States with More Executions Were Less Safe Than States with Fewer or No Executions
Contrary to what one would expect if the death penalty were a deterrent, increased frequency of executions did not make states safer from deaths by gun violence. None of the states with the 15 most executions in the past 50 years ranked among the nineteen safest states from deaths by gun violence. Yet eleven of those high execution states were among the 17 states with the highest rates of gun deaths. Texas, which averaged more than 100 executions per decade (more than five times greater than any other state), ranked 25th in per capita gun deaths with 15.7 gun deaths per 100,000 residents. Meanwhile, ten of the thirteen safest states have not executed anyone in the past half-century.
With few exceptions, the other high executing states ranked poorly in the prevention of gun deaths. Oklahoma, with an execution ranking of 2, was the 13th least safe state, with a per capita gun death rate of 20.1. Missouri, 5th in executions, was the 6th least safe state, with a per capita gun death rate of 24.4. Georgia, 6th in executions, 20 gun deaths per 100,000 residents, was the 14th least safe state. Alabama (7, 25.9) was the 4th least safe state; Ohio (8, 15.7), the 25th least safe; South Carolina (21.3) and North Carolina (17.1), tied for 9th in executions, were the 9th and 20th least safe states. Florida was the only high executing state (ranked no. 4) to rank among the top twenty (it was twentieth) in safety, with 14.4 gun deaths per 100,000 residents. Virginia, which ranked third in executions but has since abolished the death penalty, ranked 23rd in safety, with 15.1 gun deaths per 100,000 residents.

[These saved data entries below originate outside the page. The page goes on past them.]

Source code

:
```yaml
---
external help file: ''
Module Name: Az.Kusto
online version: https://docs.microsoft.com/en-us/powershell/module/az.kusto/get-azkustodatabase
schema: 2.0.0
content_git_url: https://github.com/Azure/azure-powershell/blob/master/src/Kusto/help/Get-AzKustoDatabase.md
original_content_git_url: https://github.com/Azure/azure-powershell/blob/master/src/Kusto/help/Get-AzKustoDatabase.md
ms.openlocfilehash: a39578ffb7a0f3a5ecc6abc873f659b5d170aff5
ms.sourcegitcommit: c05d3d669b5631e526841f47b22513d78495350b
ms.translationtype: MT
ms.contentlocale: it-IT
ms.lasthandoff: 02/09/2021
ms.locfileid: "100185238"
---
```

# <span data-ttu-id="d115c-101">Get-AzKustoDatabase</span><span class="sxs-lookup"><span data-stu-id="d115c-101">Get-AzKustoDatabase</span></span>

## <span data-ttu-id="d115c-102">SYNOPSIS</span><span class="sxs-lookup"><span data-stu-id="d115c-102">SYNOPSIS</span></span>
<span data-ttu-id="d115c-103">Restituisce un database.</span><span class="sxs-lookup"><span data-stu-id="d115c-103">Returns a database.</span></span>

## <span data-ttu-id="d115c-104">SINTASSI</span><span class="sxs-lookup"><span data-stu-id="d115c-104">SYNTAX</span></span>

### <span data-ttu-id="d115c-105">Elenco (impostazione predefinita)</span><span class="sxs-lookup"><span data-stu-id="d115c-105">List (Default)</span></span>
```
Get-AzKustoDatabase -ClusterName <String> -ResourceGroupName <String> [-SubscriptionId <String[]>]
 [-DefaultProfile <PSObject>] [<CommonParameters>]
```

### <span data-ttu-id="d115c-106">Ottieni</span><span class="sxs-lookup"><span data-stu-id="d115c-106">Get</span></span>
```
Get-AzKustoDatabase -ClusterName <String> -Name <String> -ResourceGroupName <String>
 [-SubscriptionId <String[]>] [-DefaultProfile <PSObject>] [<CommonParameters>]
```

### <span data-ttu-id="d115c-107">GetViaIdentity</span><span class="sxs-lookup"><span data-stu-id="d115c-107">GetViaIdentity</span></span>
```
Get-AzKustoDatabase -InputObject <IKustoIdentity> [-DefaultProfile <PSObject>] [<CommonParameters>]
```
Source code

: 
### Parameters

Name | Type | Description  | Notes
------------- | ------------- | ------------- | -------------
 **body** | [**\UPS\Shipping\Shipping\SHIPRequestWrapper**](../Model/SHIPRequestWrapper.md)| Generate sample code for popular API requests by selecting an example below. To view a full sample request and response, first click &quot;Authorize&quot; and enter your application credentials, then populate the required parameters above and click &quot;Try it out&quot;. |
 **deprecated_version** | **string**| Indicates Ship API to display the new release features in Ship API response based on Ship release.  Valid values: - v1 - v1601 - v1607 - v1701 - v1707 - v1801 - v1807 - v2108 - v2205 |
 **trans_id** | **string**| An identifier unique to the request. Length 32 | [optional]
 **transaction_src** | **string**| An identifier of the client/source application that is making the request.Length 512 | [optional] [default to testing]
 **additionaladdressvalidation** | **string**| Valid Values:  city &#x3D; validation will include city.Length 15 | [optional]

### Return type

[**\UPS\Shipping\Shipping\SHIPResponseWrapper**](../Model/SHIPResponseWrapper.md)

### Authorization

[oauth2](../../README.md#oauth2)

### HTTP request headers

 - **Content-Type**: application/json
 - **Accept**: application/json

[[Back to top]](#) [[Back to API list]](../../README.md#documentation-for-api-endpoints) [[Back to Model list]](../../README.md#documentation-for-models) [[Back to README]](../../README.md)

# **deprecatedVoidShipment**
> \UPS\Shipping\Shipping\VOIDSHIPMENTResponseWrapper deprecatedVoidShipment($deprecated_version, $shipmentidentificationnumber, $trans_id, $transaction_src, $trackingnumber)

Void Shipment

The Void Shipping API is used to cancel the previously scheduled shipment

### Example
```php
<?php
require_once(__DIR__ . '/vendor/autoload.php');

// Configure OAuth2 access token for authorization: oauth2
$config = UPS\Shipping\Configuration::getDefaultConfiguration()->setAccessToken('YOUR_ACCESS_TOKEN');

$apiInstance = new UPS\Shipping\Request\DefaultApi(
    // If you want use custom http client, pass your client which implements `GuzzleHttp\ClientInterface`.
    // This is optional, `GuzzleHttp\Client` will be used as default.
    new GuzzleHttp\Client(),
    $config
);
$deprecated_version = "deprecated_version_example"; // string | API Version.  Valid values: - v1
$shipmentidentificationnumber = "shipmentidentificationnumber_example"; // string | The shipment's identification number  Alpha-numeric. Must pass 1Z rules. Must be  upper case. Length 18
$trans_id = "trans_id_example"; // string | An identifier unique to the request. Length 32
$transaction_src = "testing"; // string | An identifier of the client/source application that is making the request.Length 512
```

Death penalty states are much worse than other states in enacting gun safety legislation, including laws that have been proven to reduce gun deaths. Death penalty states have higher rates of gun deaths than almost every state that has abolished the death penalty. And states that execute more prisoners are more likely to experience more gun killings than states that have carried out fewer or no executions.
In short, fifty years of experience with capital punishment now tell us that the death penalty does nothing to address gun violence. It hasn’t made us safe. If anything, it has diverted resources and attention away from public safety policies that will work.
Everytown for Gun Safety was not consulted about or otherwise involved in this analysis. The opinions and conclusions expressed herein are solely those of the Death Penalty Policy Project.
The Death Penalty Policy Project (“DP3”) is a 501(c)(3) non-profit organization housed within the Phillips Black Inc. public interest legal practice. DP3 provides information, analysis, and critical commentary on capital punishment and the role the death penalty plays in mass incarceration in the United States.